Lembramos ainda, estamos à escuta de uma linguagem muitas vezes sem

palavras, quando se trabalha com materialidades concretas, a partir da qual tais

produções podem instituir canais de troca, encontros e criar novos universos

existenciais. Mediação e conciliação também são instrumentais necessários que

devemos ter neste tipo de trabalho (Mendonça, T.C.P.).
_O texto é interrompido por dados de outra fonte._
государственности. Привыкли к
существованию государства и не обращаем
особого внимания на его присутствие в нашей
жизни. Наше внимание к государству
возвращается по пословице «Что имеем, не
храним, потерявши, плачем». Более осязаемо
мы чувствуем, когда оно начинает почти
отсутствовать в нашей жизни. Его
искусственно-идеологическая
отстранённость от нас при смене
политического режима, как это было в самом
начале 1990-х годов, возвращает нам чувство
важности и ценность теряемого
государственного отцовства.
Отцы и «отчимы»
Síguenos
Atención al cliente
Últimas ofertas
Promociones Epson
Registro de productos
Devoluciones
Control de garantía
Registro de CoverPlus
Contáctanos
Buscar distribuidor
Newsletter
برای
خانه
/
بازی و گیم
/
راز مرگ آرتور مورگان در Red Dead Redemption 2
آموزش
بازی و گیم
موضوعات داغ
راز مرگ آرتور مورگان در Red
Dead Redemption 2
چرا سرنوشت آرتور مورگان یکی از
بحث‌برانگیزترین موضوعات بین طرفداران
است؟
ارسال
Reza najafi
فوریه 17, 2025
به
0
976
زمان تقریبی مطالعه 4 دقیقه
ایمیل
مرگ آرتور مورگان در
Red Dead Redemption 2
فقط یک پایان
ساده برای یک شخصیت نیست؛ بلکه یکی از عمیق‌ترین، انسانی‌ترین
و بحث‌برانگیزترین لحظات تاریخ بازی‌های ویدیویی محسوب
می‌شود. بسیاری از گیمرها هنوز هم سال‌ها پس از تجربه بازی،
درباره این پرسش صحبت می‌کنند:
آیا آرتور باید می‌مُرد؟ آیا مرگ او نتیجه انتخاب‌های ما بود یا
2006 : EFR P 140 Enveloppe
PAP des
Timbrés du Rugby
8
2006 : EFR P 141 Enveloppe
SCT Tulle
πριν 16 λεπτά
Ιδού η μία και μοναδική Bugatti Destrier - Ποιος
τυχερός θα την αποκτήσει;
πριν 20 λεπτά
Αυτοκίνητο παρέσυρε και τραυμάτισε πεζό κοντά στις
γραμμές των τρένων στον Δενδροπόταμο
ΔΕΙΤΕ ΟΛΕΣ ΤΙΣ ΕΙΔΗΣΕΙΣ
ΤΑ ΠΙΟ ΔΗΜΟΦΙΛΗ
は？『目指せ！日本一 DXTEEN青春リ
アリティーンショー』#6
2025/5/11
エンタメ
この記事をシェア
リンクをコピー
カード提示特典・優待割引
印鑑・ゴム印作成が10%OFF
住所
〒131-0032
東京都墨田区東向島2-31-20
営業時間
Quando se propõe trabalhos

com oficinas terapêuticas, os “oficineiros psi” deverão pensar, planejar e orientar as

atividades dentro de parâmetros éticos, estéticos e técnicos dentro de uma provisão

ambiental confiante, acolhedora e sustentadora.

Finalmente para arrematar a provocação inicial e dentro da perspectiva acima

elencada, ofertamos a vocês alunos do sexto período, possibilidades ainda que modesta,

de iniciar uma reflexão sobre a clínica ampliada, questionamento este, que será apenas

um “tira gosto”, pois o prato principal está por vir, quando no quinto ano (nono período)

deste curso, vocês poderão optar pela realização de uma área de estágio, denominada

Preventiva ou Psicossocial. Mãos a obra!